The solutuion is built with Python 3.6.1 and Pandas 0.20.2
The Final Solution is FindDealsCoveredByRenRe.py.
The input files are in Input folder.
The output files are in Output folder.
The test output files are in Output/Test folder.
-
The final solution FindDealsCoveredByRenRe used chunk in Pandas to handle large files. Other solutions could be using the library dask or sql lite.
-
TheOtherSolutuion is my second thought after I finished the first one. After comparing the complexity, the solution FindDealsCoveredByRenRe is better than TheOtherSolutuion.
-
FindDealsCoveredByRenRe.py
is seperated by 4 parts so the functions can be reusable.

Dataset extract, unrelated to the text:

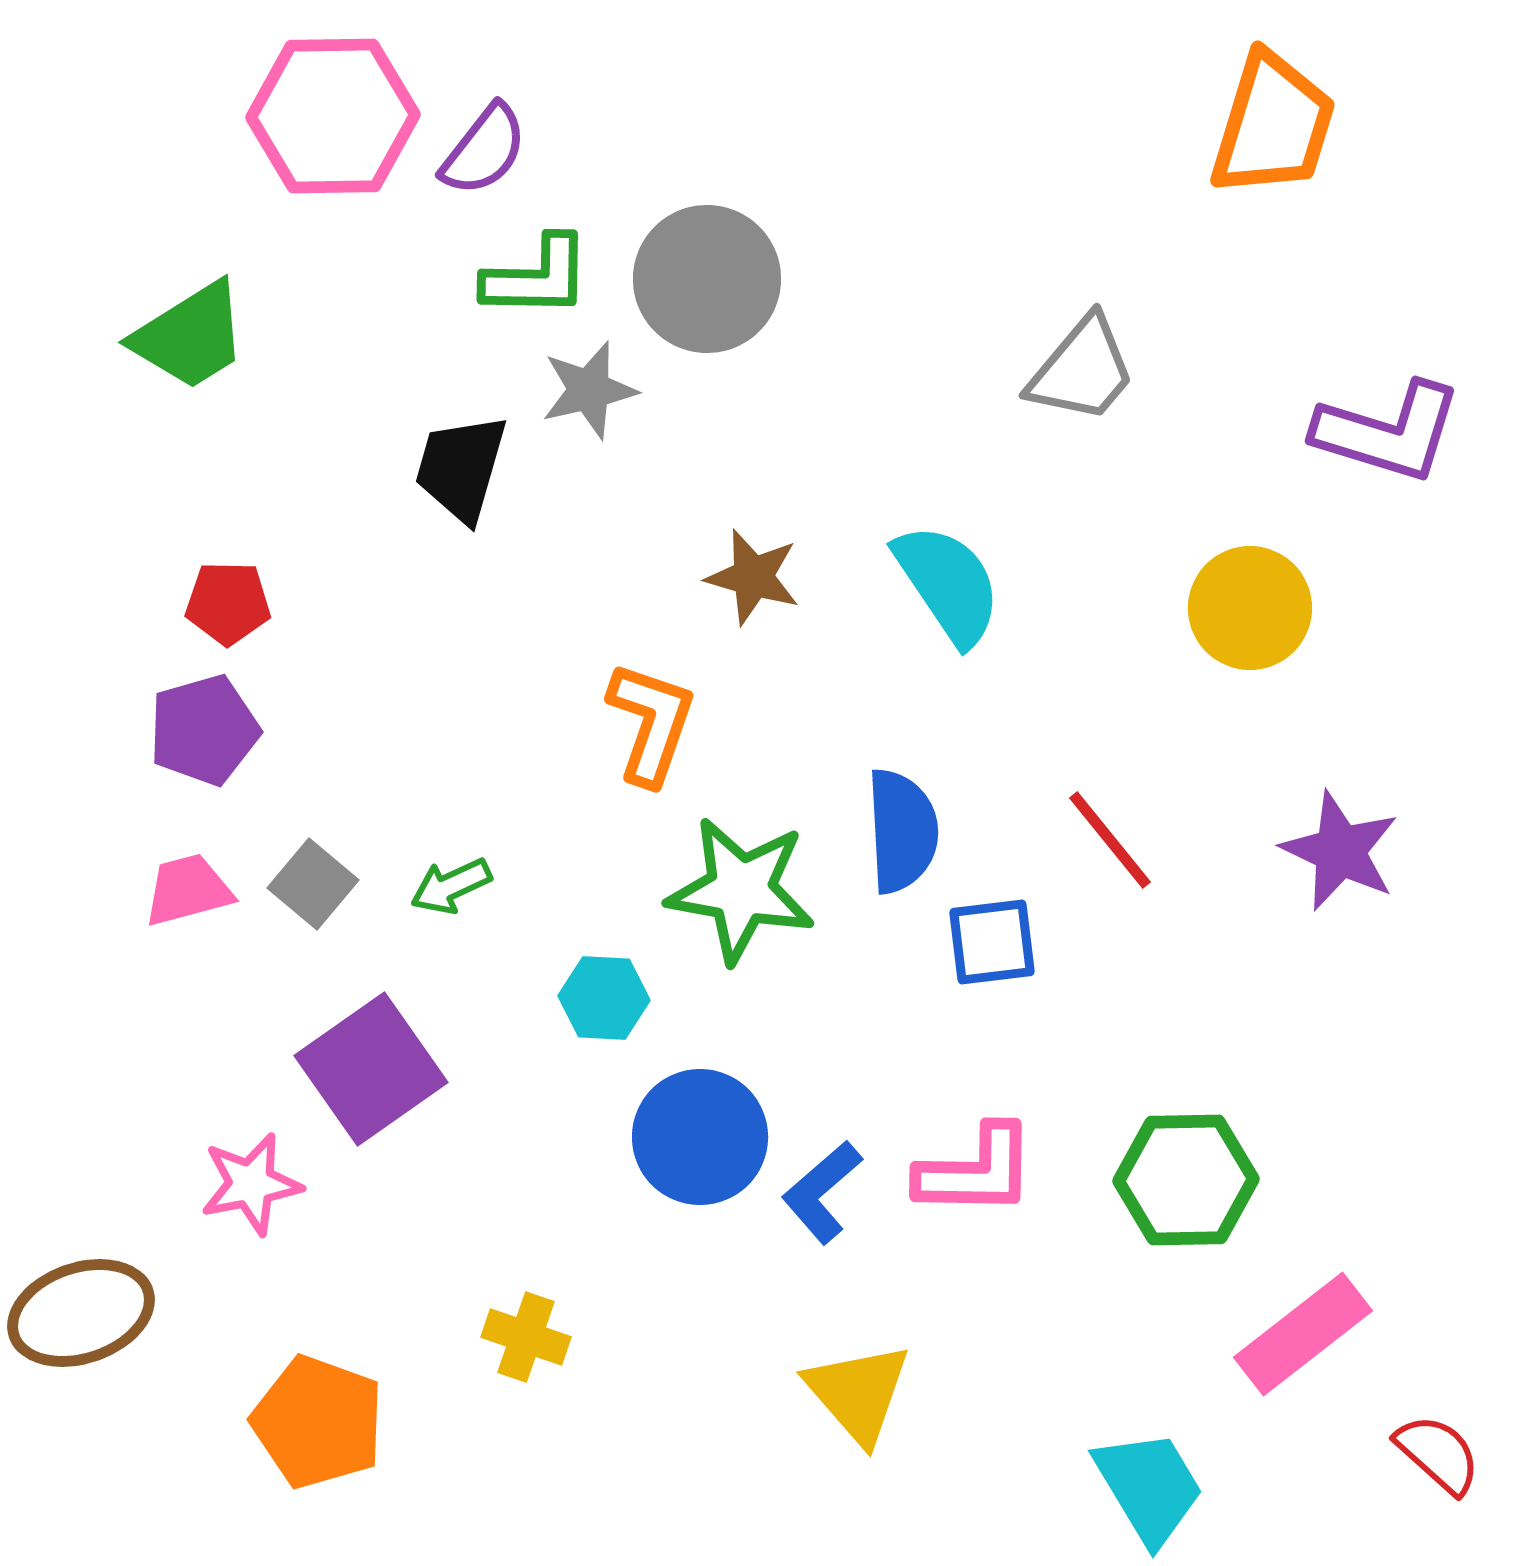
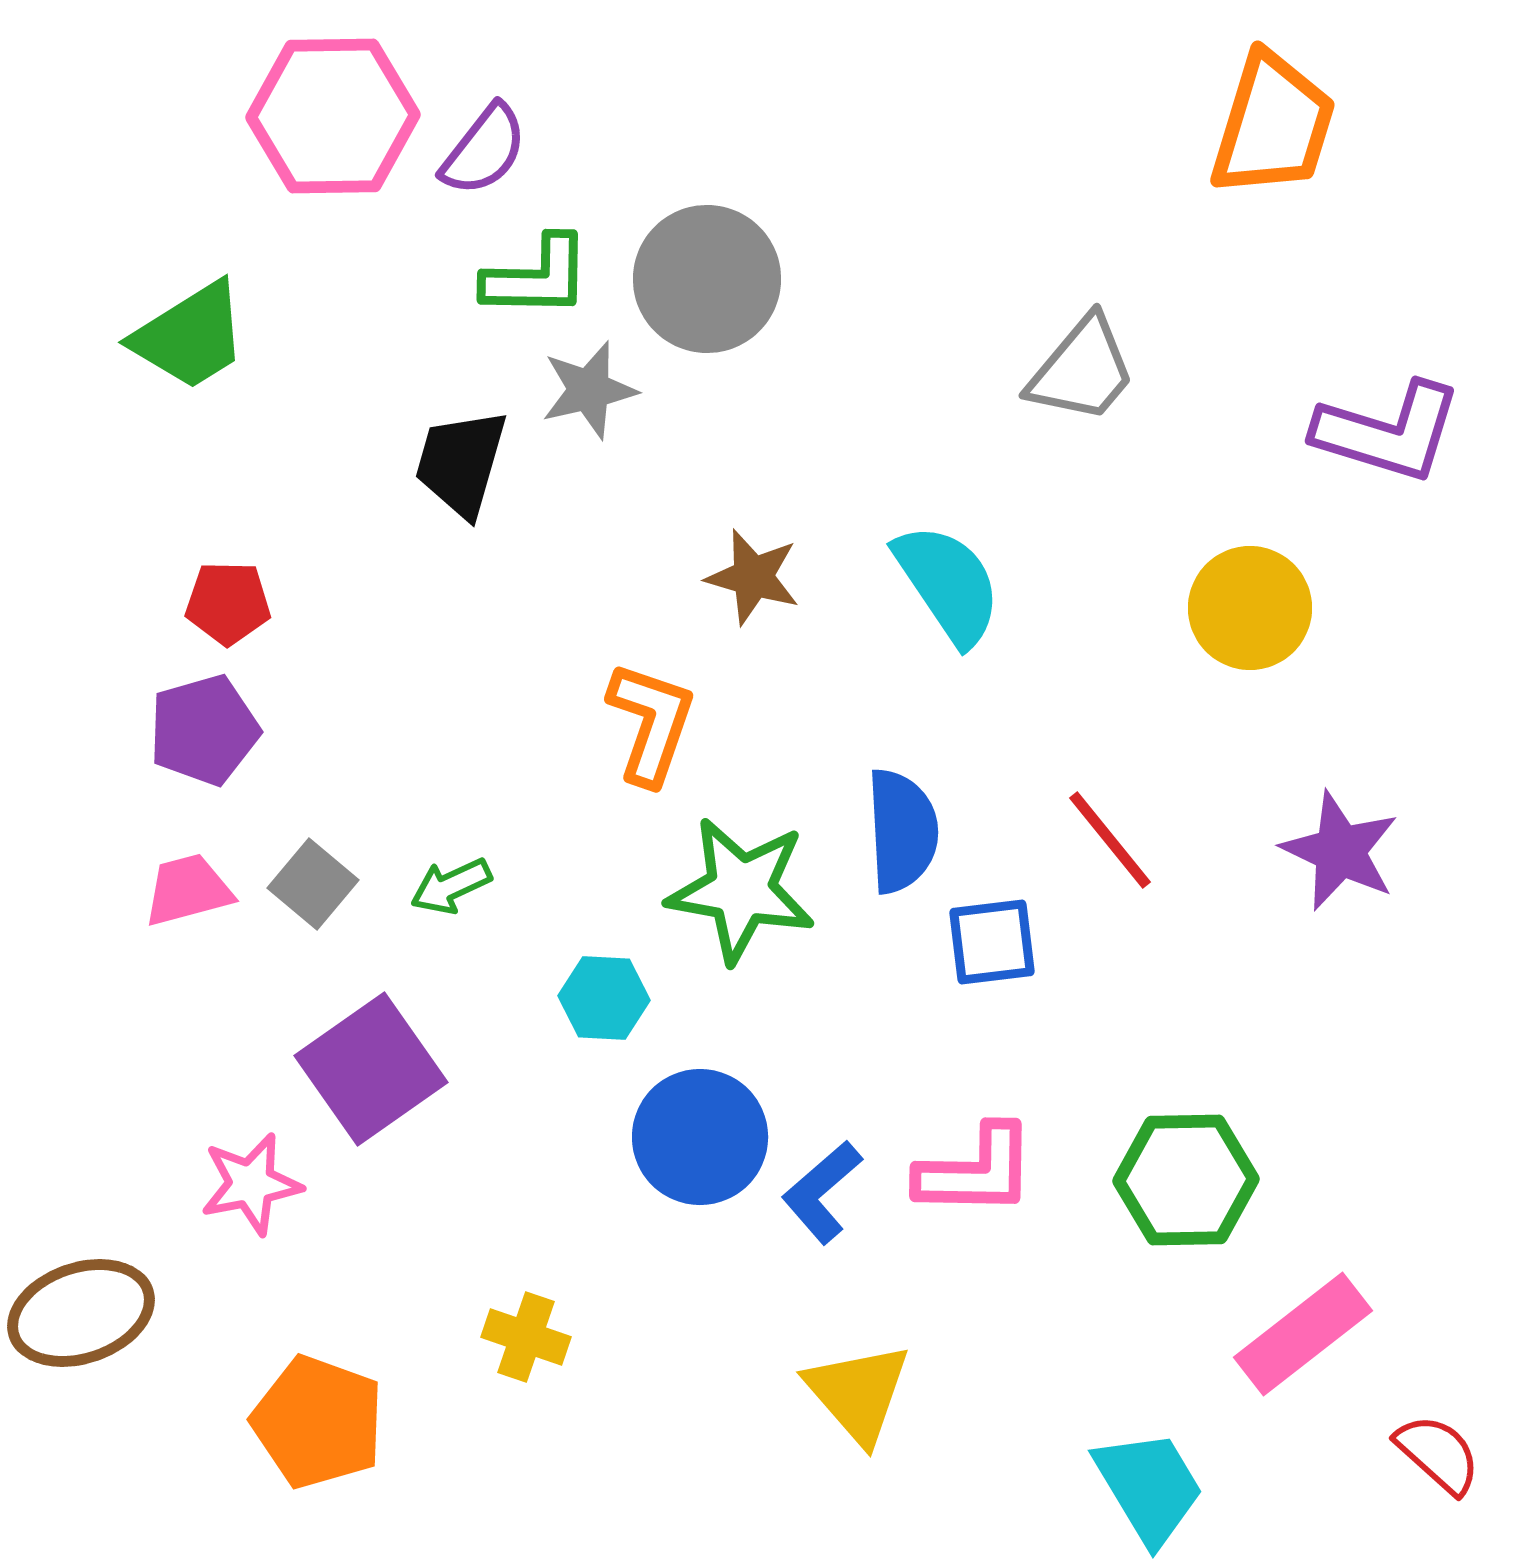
black trapezoid: moved 5 px up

I work out this solutuion first. The Utilities.extract_contract_info returns includes and excludes lists. The lists are used to filter out the insurance covered by RenRe. Then the output file can be merged with the losses csv. -
TheOtherSolution.py
is one chunk, so the contract Json file is only read once. It reduced the reading time.
After finished the first solution I was thinking if I could make the contract json file as a csv file. The final result could be produced by merging the 3 csv files. The complexity could be reduced comparing with the solution FindDealsCoveredByRenRe.py However, pandas can not do filtering csv files without same indexes. So for creating the same data format, more complexity produced during the process.